LMS Stanier Class 5 4-6-0 number 5000 is a preserved British steam locomotive. It is part of the National Railway Collection.

== Service ==
5000 was built at Crewe in 1935 and was initially the first numerically of its class. It however was not the first to be built because the Vulcan Foundry had turned out the first of their simultaneous order, No. 5020 in 1934. It also ceased to be the first numerically when No. 4800 was built in 1944, after the LMS ran out of available numbers after No. 5499 was built.

5000 was built with a low degree superheat domeless boiler.

5000 had 40000 added to its number to become 45000 after nationalisation in 1948 by British Railways.

== Preservation ==
After withdrawal from Lostock Hall shed, near Preston in 1967, 5000 was selected to represent its 842-strong class as part of the National Railway Collection. Part of the reason for this was that it had a domeless boiler and was roughly in the condition as built. It was therefore painted in its original LMS lined black livery. However, there had been changes over its lifetime and as a result there are numerous detail differences between 5000 as built and 5000 as preserved.
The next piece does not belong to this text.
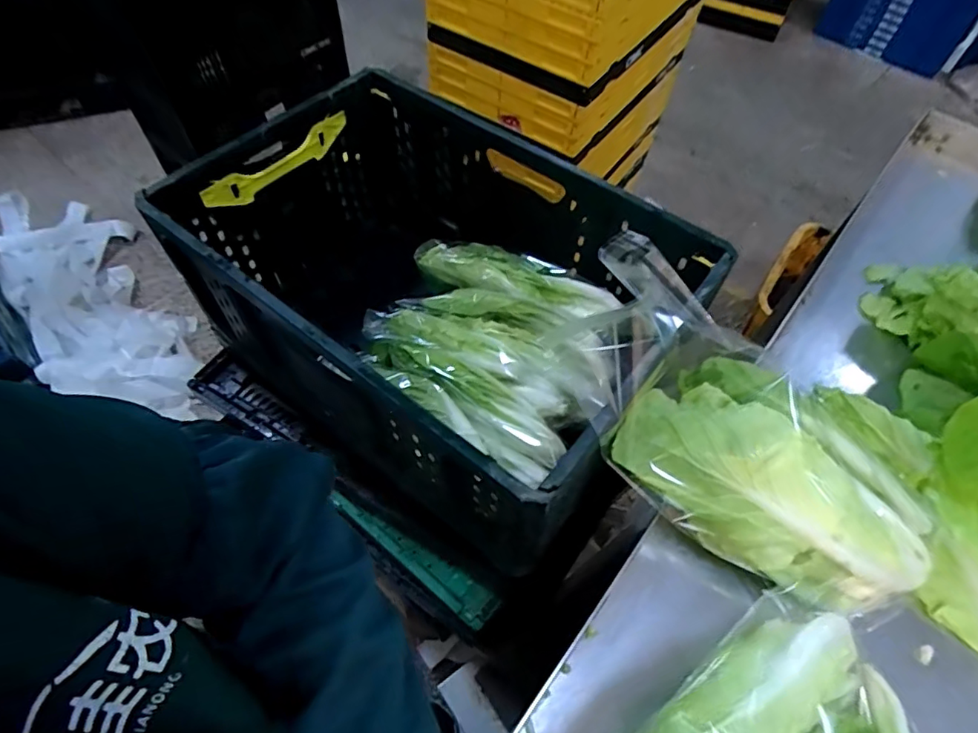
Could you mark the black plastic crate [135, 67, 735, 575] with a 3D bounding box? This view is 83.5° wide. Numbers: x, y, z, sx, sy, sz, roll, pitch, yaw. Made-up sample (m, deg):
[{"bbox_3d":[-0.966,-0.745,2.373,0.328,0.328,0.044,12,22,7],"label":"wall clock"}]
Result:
[{"bbox_3d":[-0.081,-0.099,0.769,0.646,0.302,0.437,35,63,18],"label":"black plastic crate"}]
5000 was steamed on the Severn Valley Railway and on the mainline in preservation. In 1980, 5000 attended The Rocket 150 celebrations at Rainhill, where she hauled a short mixed goods which included 2 flatwagons carrying a replica of the engine Novelty, & The Earl from the Welshpool and Llanfair Railway, which at the time was on loan to the NRM before returning to Welshpool by the late 1990s. Since its boiler certificate expired in 1990, it has been restricted to being a static exhibit and as of January 2016 it is on display at the Shildon Locomotion Museum in County Durham.